The high fibre content of cassava leaves makes them unsuitable for poultry if fed at high levels. However their high protein and their availability as a by-product make them valuable.
Most authors report a decrease in growth performance when cassava leaf meal (CLM) is introduced in diets and feed intake can also be affected (Eruvbetine et al., 2003; Onibi et al., 2008). Performance is generally maintained at low levels of CLM (Trompiz et al., 2007; Iheukwumere et al., 2007) though adverse effects are sometimes observed with levels below 5% (Akinfala et al., 2002). Some authors report acceptable performance with higher rates of CLM (10 to 20%) when methionine and energy are added (Ross et al., 1969) or if pelleting is applied (Sankaravinayagam et al., 1999). Whole crop cassava meal, composed of leaves and roots, has also been tested, and the results are similar to a proportional introduction of CLM in a complete diet, i.e. a degradation of performance (Eruvbetine et al., 2003; Akinfala et al., 2002). Leaf protein concentrate has the same depressive effect as CLM (Fasuyi et al., 2005). Supplementation with enzymes did not improve significantly the performance of broilers fed CLM (Silva et al., 2000). CLM should replace other fibre-rich resources, such as alfalfa, copra meal or cottonseed meal (Ravindran, 1993).

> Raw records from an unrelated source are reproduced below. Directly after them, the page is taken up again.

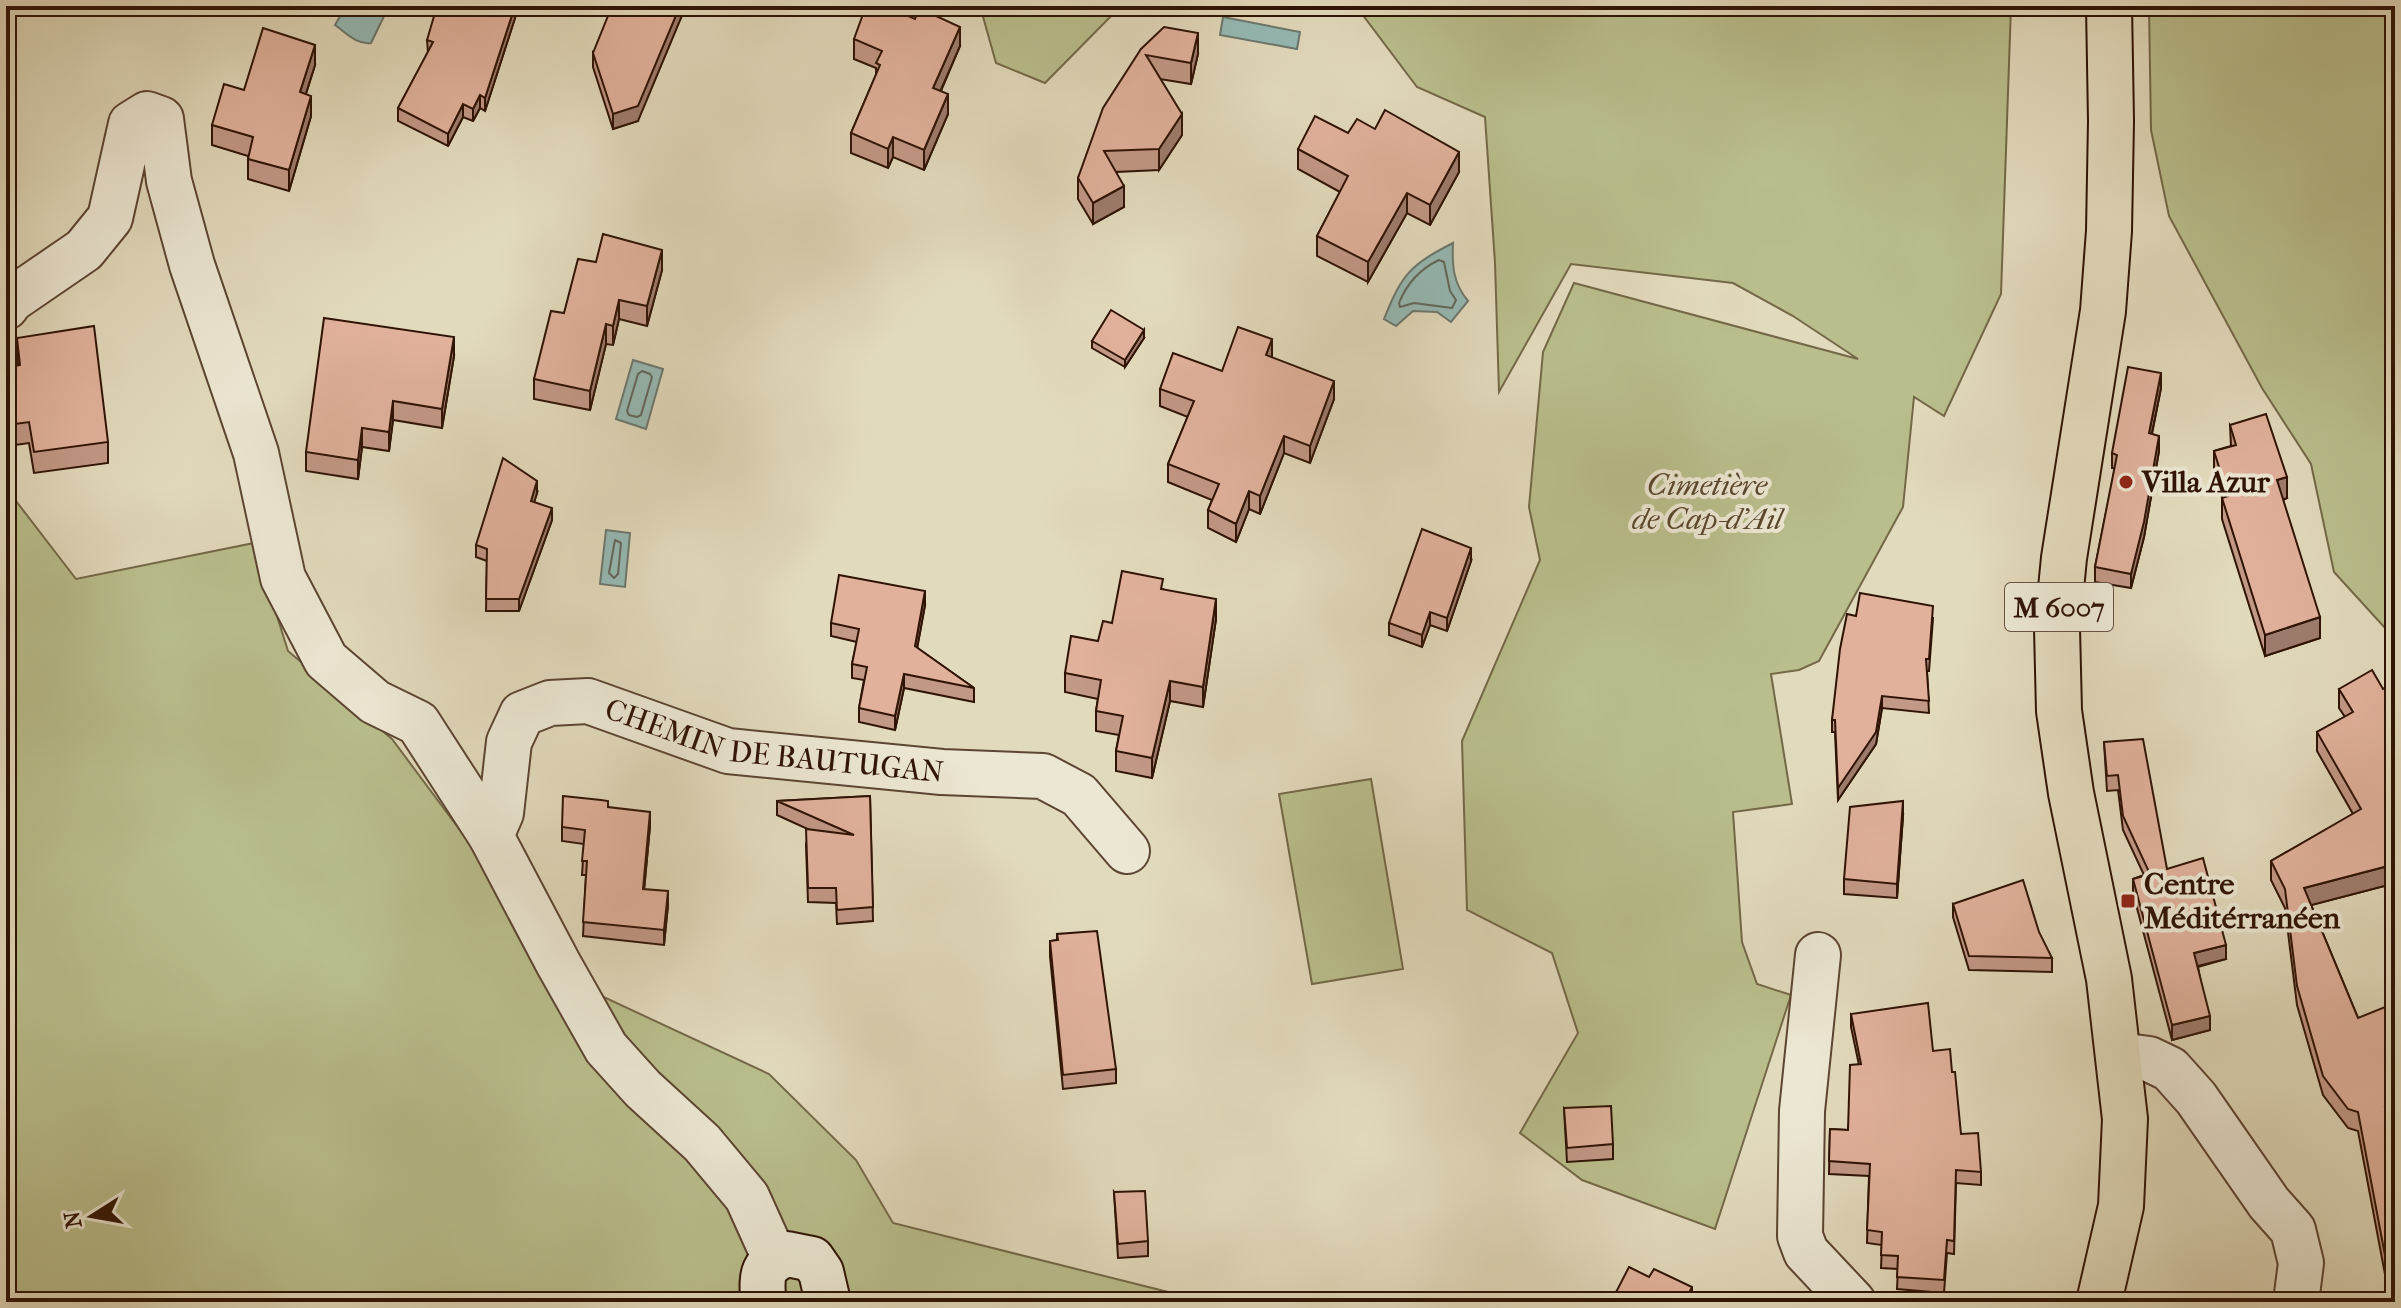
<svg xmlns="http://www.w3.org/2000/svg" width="2401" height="1308" font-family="'IM FELL French Canon',serif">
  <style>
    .green { fill: #b9be8c; stroke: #746848; stroke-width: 2 }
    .water { fill: #95bab5; stroke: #6c776e; stroke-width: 2 }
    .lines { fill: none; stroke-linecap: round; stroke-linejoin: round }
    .shore { stroke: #62665c; stroke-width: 2 }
    .street-casing { stroke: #5c4532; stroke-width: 48 }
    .secondary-casing { stroke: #2f1304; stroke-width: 48 }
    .primary-casing { stroke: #2f1304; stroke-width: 48 }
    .street { stroke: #ece7d3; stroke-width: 44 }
    .secondary { stroke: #ece7d3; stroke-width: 44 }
    .primary { stroke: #e2dabc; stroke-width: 44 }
    .wall { fill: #c29886; stroke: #2f1304; stroke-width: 2 }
    .shaded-wall { fill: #9e7c6d; stroke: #2f1304; stroke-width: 2 }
    .building { fill: #e1b19c; stroke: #2f1304; stroke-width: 2 }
    .poi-dot { fill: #8f2418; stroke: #ece7d3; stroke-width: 3 }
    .labels { text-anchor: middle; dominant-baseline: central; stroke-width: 8; stroke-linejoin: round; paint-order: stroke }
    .shield { fill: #ece7d3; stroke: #685342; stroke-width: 2 }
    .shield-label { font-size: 28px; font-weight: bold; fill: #2f1304 }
    .poi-label { font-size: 30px; font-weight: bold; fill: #2f1304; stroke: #ece7d3; text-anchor: start }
    .park-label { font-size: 30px; font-style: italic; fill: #58462d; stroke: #ece7d3 }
    .street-label { font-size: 30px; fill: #2f1304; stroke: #ece7d3 }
  </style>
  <rect width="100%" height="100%" fill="#e2dabc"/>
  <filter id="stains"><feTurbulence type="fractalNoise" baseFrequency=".0025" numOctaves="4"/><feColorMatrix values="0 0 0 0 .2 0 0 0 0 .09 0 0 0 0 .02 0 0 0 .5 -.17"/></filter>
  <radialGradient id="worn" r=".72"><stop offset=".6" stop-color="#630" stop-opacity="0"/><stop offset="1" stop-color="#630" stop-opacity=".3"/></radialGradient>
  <g class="green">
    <path d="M980,6H1121L1045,83L996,63Z"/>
    <path d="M1356,6H2011L2001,294L1944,416L1914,397L1903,507L1819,661L1799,670L1771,674L1792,804L1733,812L1742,942L1757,984L1791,995L1715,1229L1582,1180L1520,1133L1578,1033L1552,953L1467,910L1462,741L1540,560L1529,507L1543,352L1574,283L1858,359L1793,316L1733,283L1571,264L1499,392L1495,263L1485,117L1417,87Z"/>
    <path d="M2149,6H2395V639L2334,572L2311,464L2262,388L2169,216L2151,130Z"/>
    <path d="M6,488L76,579L254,543L288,651L392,739L480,857L595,993L769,1074L856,1160L893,1223L1196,1299L1200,1302H6Z"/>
    <path d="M1371,779L1403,969L1312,984L1279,794Z"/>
  </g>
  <g class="water">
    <path d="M346,6H389L371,43C357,45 346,33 335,25Z"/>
    <path d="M1223,17L1300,32L1297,49L1220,35Z"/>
    <path d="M1453,243C1452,266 1453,283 1468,301L1451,322L1437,312L1413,311L1396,326L1384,319C1402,274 1410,265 1453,243Z"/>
    <path d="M633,360L663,369L646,429L616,419Z"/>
    <path d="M606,530L630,533L625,587L600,584Z"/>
  </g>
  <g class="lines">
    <g class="shore">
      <path d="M1439,260L1444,262L1450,291L1456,300L1452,308L1414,303L1400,307L1399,303C1407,283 1420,269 1439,260Z"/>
      <path d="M642,371L650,374L652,377L641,415L637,417L629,415L627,411L638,374Z"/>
      <path d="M615,540L621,543L618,574L614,578L609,573Z"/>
    </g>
    <defs>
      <g id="street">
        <path d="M6,307L11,300L84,250L110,218L131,124L147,114L161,119L169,181L192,265L256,453L283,578L326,660L375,702L418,723L491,836L558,963L606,1048L643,1089L702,1143L747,1197L775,1259"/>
        <path id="s1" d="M491,836L501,813L509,742L522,714L550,703L588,701L728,751L942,772L1043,776L1079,795L1127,851"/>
        <path d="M1818,955L1802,1111L1800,1236L1806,1252L1853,1302"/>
        <path d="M2119,1055L2149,1059L2170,1069L2196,1098L2269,1203L2293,1230L2301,1263L2296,1302"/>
      </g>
      <path id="secondary" d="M763,1302C762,1275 760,1265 787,1254L812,1259L821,1272L828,1302"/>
      <path id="primary" d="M2099,1302L2121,1206L2125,1119L2109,979L2071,793L2059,711L2057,629L2064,558L2103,311L2109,231L2111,121L2109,6"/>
    </defs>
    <use href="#street" class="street-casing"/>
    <use href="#secondary" class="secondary-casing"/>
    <use href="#primary" class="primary-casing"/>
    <use href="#street" class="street"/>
    <use href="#secondary" class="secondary"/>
    <use href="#primary" class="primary"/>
  </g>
  <g class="wall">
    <path d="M515,18L485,111L480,108L473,121L463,117L448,146L398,121V108L428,53L427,40Z"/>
    <path d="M854,39L960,46L941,91L948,114L924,170L893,157L888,168L851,153V133L876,75V68L854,59Z"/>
    <path d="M1141,49L1198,54L1191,84L1160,79L1182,135L1159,170L1116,172L1124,207L1093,224L1078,199V178Z"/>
    <path d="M593,53L638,121L613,129L593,67Z"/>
    <path d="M315,65L306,94L311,116L289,191L248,179V156L212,145V125L244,90Z"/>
    <path d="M1375,129L1459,172L1430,225L1407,213L1368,282L1317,256V236L1340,192L1298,169V149L1348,133Z"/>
    <path d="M596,262L662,270L647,326L619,319L613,345L606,344L590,410L534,399V379L564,313Z"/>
    <path d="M17,338L108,442V463L34,473L29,443L7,446L6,368L18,366Z"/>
    <path d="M1144,338L1125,367L1092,348V341Z"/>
    <path d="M454,356L442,428L393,420L389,451L362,447L358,479L306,471V452Z"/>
    <path d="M1272,358L1334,399L1310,463L1284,453L1260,514L1249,509L1236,542L1208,528V510L1212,500L1168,482V464L1188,417L1160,406V389Z"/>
    <path d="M2161,388L2152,434L2159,451L2144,537L2131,588L2095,582V567L2115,468H2112V453Z"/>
    <path d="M2230,425L2287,498L2283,500L2320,638L2265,656L2222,519V497L2214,472V451L2231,446Z"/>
    <path d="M537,493L534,502L552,520L519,611H486L487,561L476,557V545Z"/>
    <path d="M1471,561L1447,631L1430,625L1422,647L1389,635V623Z"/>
    <path d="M1163,589L1216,619L1203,707L1170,701L1152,778L1116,771V751L1119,735L1096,731V711L1098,699L1065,692V673L1098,641L1112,623Z"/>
    <path d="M925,605L917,648L974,688V702L904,688L895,730L859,722V708L864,680L852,678V664L857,642L831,636V623Z"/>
    <path d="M1856,616L1933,618L1929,671H1927L1929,713L1882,708L1876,744L1838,800L1835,732H1832V720Z"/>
    <path d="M2395,682V889L2392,884L2311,905L2358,1018L2395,1074V1124L2391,1125L2395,1137V1283L2387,1285L2358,1131L2348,1128L2323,1095L2297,1005L2285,908L2271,880V861L2353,814L2317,751V732L2345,717L2339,708V689H2383Z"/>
    <path d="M2104,742L2167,869L2226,959L2198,967L2210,1030L2172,1040L2133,893V879L2144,875L2123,830L2118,790L2107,791Z"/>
    <path d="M870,796L873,921L837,924L836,903L808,902L806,844L810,830L777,815V801Z"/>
    <path d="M608,807L650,826L644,889L668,905L664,945L583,936L586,875H582L584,844L562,841V827Z"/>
    <path d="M1903,816L1897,898L1844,894V879Z"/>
    <path d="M1953,904L2052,958V972L1969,970L1953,917Z"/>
    <path d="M1057,934L1116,1069V1083L1063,1089L1050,956V941L1057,940Z"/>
    <path d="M1851,1014L1933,1051L1961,1134L1981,1172V1185L1956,1183L1954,1254L1947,1253L1944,1293L1897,1289L1898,1269L1881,1268L1882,1245L1867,1243L1869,1176L1829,1174L1830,1129L1848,1130L1859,1065L1851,1027Z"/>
    <path d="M1564,1108L1613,1144V1159L1567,1162Z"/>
    <path d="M1114,1192L1148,1241V1256L1118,1258Z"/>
  </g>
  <g class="shaded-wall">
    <path d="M515,6V18L485,111V98Z"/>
    <path d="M680,6H686L638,121L613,129V114Z"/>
    <path d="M960,27V46L933,108V88Z"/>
    <path d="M1198,33V54L1191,84V63Z"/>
    <path d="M315,45V65L300,112V92Z"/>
    <path d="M948,94V114L924,170V150Z"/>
    <path d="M480,95V108L473,121V109Z"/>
    <path d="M311,96V116L289,191V170Z"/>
    <path d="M463,104V117L448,146V134Z"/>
    <path d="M1182,114V135L1159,170V149Z"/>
    <path d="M893,137V157L888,168V149Z"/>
    <path d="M1459,152V172L1430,225V205Z"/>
    <path d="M1124,186V207L1093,224V203Z"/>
    <path d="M1407,193V213L1368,282V262Z"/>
    <path d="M662,250V270L647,326V306Z"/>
    <path d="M619,300V319L613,345V326Z"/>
    <path d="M606,324V344L590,410V391Z"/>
    <path d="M1144,330V338L1125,367V360Z"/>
    <path d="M454,337V356L442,428V409Z"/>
    <path d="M1272,339V356L1266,373V355Z"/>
    <path d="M2161,373V388L2149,447V433Z"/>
    <path d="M1334,381V399L1310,463V446Z"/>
    <path d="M393,401V420L389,451V432Z"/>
    <path d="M362,428V447L358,479V460Z"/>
    <path d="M1284,436V453L1260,514V496Z"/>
    <path d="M2159,436V451L2144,537L2131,588V574Z"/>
    <path d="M2287,477V498L2277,502V480Z"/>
    <path d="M537,481V493L531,513V501Z"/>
    <path d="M1249,491V509L1236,542V524Z"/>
    <path d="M552,508V520L519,611V599Z"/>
    <path d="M1471,548V561L1447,631V618Z"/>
    <path d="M925,591V605L915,660V646Z"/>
    <path d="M1216,599V619L1203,707V687Z"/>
    <path d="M1430,612V625L1422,647V635Z"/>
    <path d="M2320,617V638L2265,656V635Z"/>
    <path d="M904,674V688L895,730V716Z"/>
    <path d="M1170,681V701L1152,778V758Z"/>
    <path d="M1882,696V708L1876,744L1838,800V788Z"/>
    <path d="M1903,801V816L1897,898V884Z"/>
    <path d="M650,812V826L643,903V889Z"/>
    <path d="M2392,865V884L2304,907V888Z"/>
    <path d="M668,891V905L664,945V930Z"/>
    <path d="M2226,945V959L2194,967V953Z"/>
    <path d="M2210,1016V1030L2172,1040V1025Z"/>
    <path d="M2395,1054V1073L2388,1058Z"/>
    <path d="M2395,1105V1124L2385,1126V1107Z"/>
    <path d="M1692,1287V1300L1691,1302H1685Z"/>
  </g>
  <g class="building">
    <path d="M437,6H515L485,98L480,95L473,109L463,104L448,134L398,108L433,42L427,40Z"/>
    <path d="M612,6H680L638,106L613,114L593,53Z"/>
    <path d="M866,6H885L915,19L919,8L960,27L933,88L948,94L924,150L893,137L888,149L851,133L880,65L876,63L882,51L854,39Z"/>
    <path d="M1164,27L1198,33L1191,63L1146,55L1182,114L1159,149L1104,151L1124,186L1093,203L1078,178L1103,108L1141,49Z"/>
    <path d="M263,28L315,45L300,92L311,96L289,170L248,159L253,137L212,125L224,84L244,90Z"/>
    <path d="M1385,110L1459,152L1430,205L1407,193L1368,262L1317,236L1348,176L1298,149L1315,116L1348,133L1357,119L1375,129Z"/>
    <path d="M603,234L662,250L647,306L619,300L613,326L606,324L590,391L534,379L551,311L564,313L578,259L596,262Z"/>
    <path d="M1111,310L1144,330L1125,360L1092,341Z"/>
    <path d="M324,318L454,337L442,409L393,401L389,432L362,428L358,460L306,452Z"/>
    <path d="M94,326L108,442L34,452L29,422L7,425L6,368L20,365L17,338Z"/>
    <path d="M1238,327L1272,339L1266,355L1334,381L1310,446L1284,436L1260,496L1249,491L1236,524L1208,510L1219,484L1168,464L1194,401L1160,389L1173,353L1222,371Z"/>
    <path d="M2128,367L2161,373L2149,433L2159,436L2144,522L2131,574L2095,567L2117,455L2112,453Z"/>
    <path d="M2266,414L2287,477L2277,480L2320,617L2265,635L2222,498L2228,496L2214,451L2236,445L2230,425Z"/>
    <path d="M503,458L537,481L531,501L552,508L519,599H486L487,549L476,545Z"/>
    <path d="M1422,529L1471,548L1447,618L1430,612L1422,635L1389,623Z"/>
    <path d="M1122,571L1163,579L1161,589L1216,599L1203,687L1170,681L1152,758L1116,751L1123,716L1096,711L1101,680L1065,673L1071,636L1098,641L1103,621L1112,623Z"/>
    <path d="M839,575L925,591L915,646L974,688L904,674L895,716L859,708L867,667L852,664L859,629L831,623Z"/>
    <path d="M1860,593L1933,606L1929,659H1926L1929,701L1882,696L1876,732L1838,788L1835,720H1832L1840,649L1847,614L1856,616Z"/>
    <path d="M2372,670L2383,689L2395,682V870L2392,865L2304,888L2358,1018L2390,1005L2395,1018V1054L2388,1058L2395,1074V1105L2385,1107L2395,1137V1264L2387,1266L2358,1112L2348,1109L2323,1076L2297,986L2285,889L2271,861L2361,809L2317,732L2353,712L2339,689Z"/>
    <path d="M2143,739L2167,869L2203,858L2226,945L2194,953L2210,1016L2172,1025L2133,879L2150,874L2123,816L2118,775L2107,776L2104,742Z"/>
    <path d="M563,796L601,800L608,801V807L650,812L643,889L668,891L664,930L583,922L587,861H582L585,830L562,827Z"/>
    <path d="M870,796L873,907L837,910L836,888H808L806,829L854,835L777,801Z"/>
    <path d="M1903,801L1897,884L1844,879L1850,807Z"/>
    <path d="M2023,880L2039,932L2052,958L1969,956L1953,904Z"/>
    <path d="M1097,931L1116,1069L1063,1075L1050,941L1058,940L1057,934Z"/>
    <path d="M1928,1003L1933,1051L1950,1049L1952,1072H1955L1961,1134L1978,1133L1981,1172L1956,1170L1954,1241L1947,1240L1944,1280L1897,1277L1898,1256L1881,1255L1882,1232L1867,1230L1870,1164L1829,1161L1830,1129L1848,1130L1850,1065L1861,1064L1851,1014Z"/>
    <path d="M1611,1106L1613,1144L1567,1148L1564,1108Z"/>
    <path d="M1145,1191L1148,1241L1118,1244L1114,1192Z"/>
    <path d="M1629,1267L1649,1277L1654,1269L1692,1287L1685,1302H1611Z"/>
  </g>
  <g class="poi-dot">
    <circle cx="2126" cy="482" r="8"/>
    <rect x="2120" y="893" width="16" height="16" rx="4"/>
  </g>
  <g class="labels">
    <rect class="shield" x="2005" y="583" width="108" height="48" rx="6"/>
    <g class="shield-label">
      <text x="2059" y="607">M 6007</text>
    </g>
    <g class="poi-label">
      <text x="2142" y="482">Villa Azur</text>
      <text x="2144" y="884">Centre<tspan x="2144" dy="34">Méditérranéen</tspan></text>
    </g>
    <g class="park-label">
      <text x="1707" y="485">Cimetière<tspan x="1707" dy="34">de Cap-d'Ail</tspan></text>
    </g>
    <g class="street-label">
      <text stroke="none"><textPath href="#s1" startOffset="388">CHEMIN DE BAUTUGAN</textPath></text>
    </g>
  </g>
  <rect width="2401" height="1308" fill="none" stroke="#e2dabc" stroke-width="32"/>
  <rect x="8" y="8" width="2385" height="1292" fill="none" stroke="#2f1304" stroke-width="4"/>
  <rect x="16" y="16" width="2369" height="1276" fill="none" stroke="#2f1304" stroke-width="2"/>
  <g transform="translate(92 1216) rotate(259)" stroke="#ece7d3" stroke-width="6" paint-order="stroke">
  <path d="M0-6L14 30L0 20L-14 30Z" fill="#2f1304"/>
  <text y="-12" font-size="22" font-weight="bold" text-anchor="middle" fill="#2f1304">N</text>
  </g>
  <rect width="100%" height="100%" filter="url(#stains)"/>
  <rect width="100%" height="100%" fill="url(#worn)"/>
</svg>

In typical diets, the introduction of more than 5% CLM is not recommended, and the energy and amino acid (particularly methionine) levels have to be adequate.
Due to palatability problems, a limit of 5% has been suggested for layer diets (Buitrago et al., 2002). Cassava leaf protein concentrate has been used up to 8% without adverse effects (Oludare, 2006). An advantage of CLM inclusion at low levels in layer diets is the supply of natural xanthophylls, which have a positive effect on yolk coloration (Ravindran, 1993).
In an experiment with Japanese quails, the introduction of up to 10% CLM or alfalfa meal did not affect growth performance (Ravindran et al., 1983). Both CLM and alfalfa meal produced the same increase in feed intake, which reduced feed efficiency.
Fruit coat meal
Under some conditions, cassava can flower and produce fruits that can be used in animal feeding. In an experiment with cassava fruit coat meal as a substitute for wheat bran in broiler diets, performance was maintained up to a maximum of 15% of the diet (Iyayi et al., 2005). However, the results suggested a low digestibility of organic matter. It is therefore recommended that this product is used at low incorporation rates, but only if the feed formulation can ensure sufficient energy.